EXERCISE REQUIREMENTS:
Take the line containing "Segregate 1" as the first and the last line of the records below as the end, and please set down only what lies between them exactly, both ends included.

ENTRIES SHOWN:
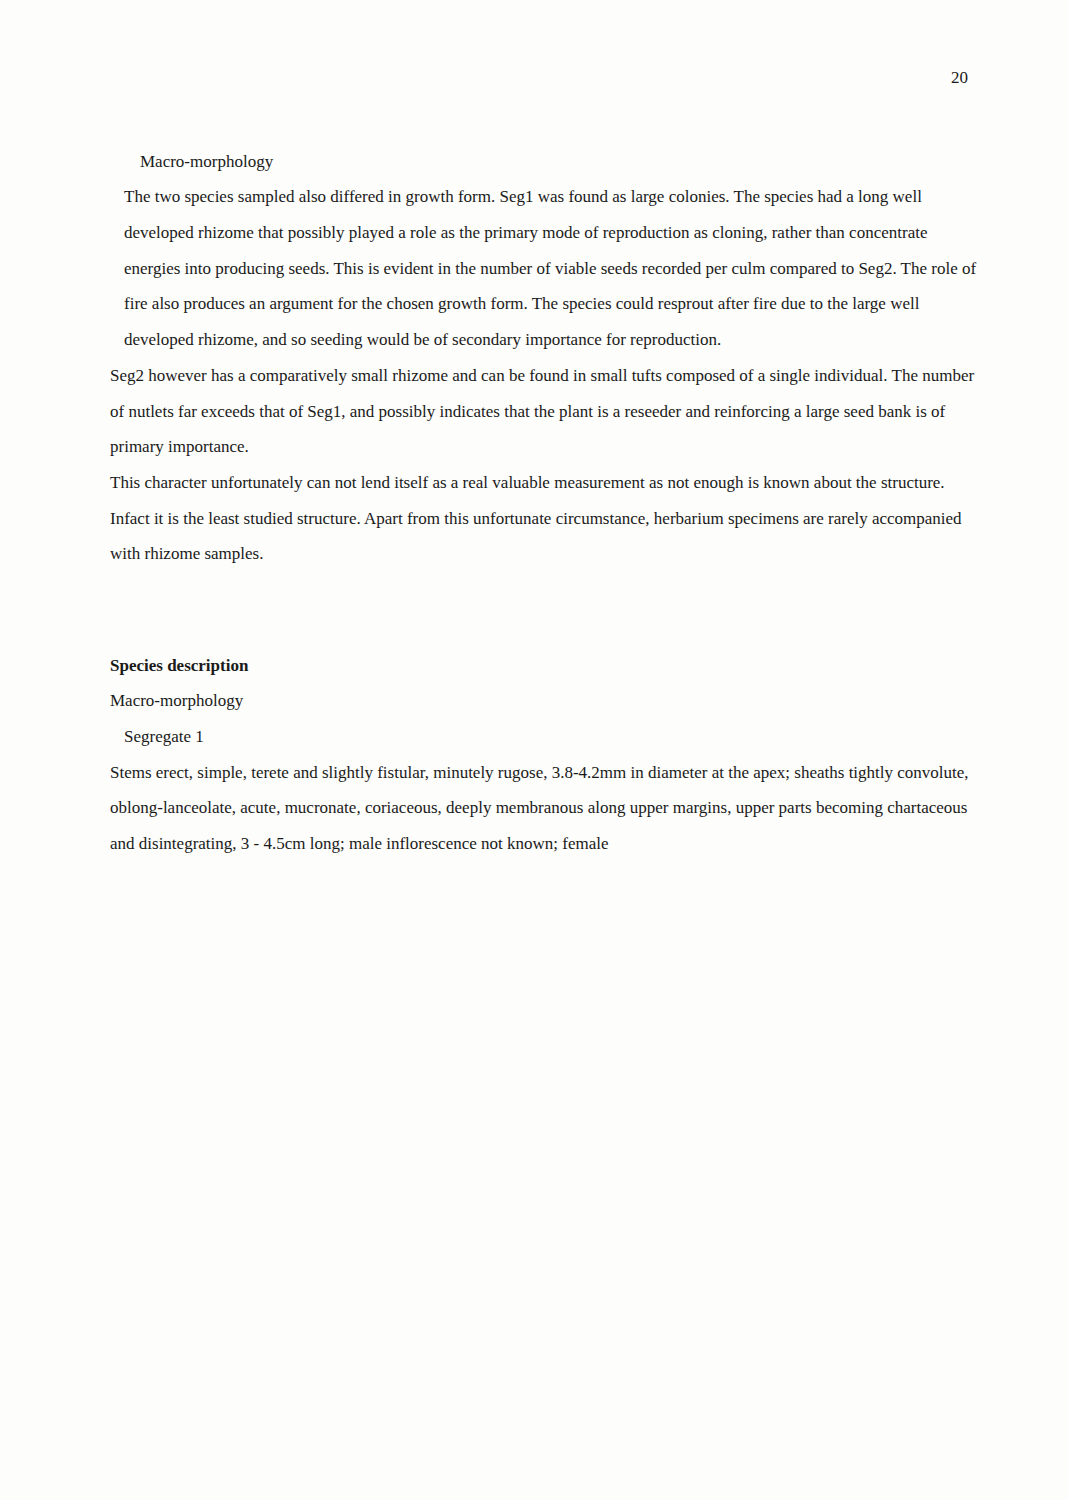20
Macro-morphology
The two species sampled also differed in growth form. Seg1 was found as large colonies. The species had a long well developed rhizome that possibly played a role as the primary mode of reproduction as cloning, rather than concentrate energies into producing seeds. This is evident in the number of viable seeds recorded per culm compared to Seg2. The role of fire also produces an argument for the chosen growth form. The species could resprout after fire due to the large well developed rhizome, and so seeding would be of secondary importance for reproduction.
Seg2 however has a comparatively small rhizome and can be found in small tufts composed of a single individual. The number of nutlets far exceeds that of Seg1, and possibly indicates that the plant is a reseeder and reinforcing a large seed bank is of primary importance.
This character unfortunately can not lend itself as a real valuable measurement as not enough is known about the structure. Infact it is the least studied structure. Apart from this unfortunate circumstance, herbarium specimens are rarely accompanied with rhizome samples.
Species description
Macro-morphology
Segregate 1
Stems erect, simple, terete and slightly fistular, minutely rugose, 3.8-4.2mm in diameter at the apex; sheaths tightly convolute, oblong-lanceolate, acute, mucronate, coriaceous, deeply membranous along upper margins, upper parts becoming chartaceous and disintegrating, 3 - 4.5cm long; male inflorescence not known; female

ANSWER BOX:
Segregate 1
Stems erect, simple, terete and slightly fistular, minutely rugose, 3.8-4.2mm in diameter at the apex; sheaths tightly convolute, oblong-lanceolate, acute, mucronate, coriaceous, deeply membranous along upper margins, upper parts becoming chartaceous and disintegrating, 3 - 4.5cm long; male inflorescence not known; female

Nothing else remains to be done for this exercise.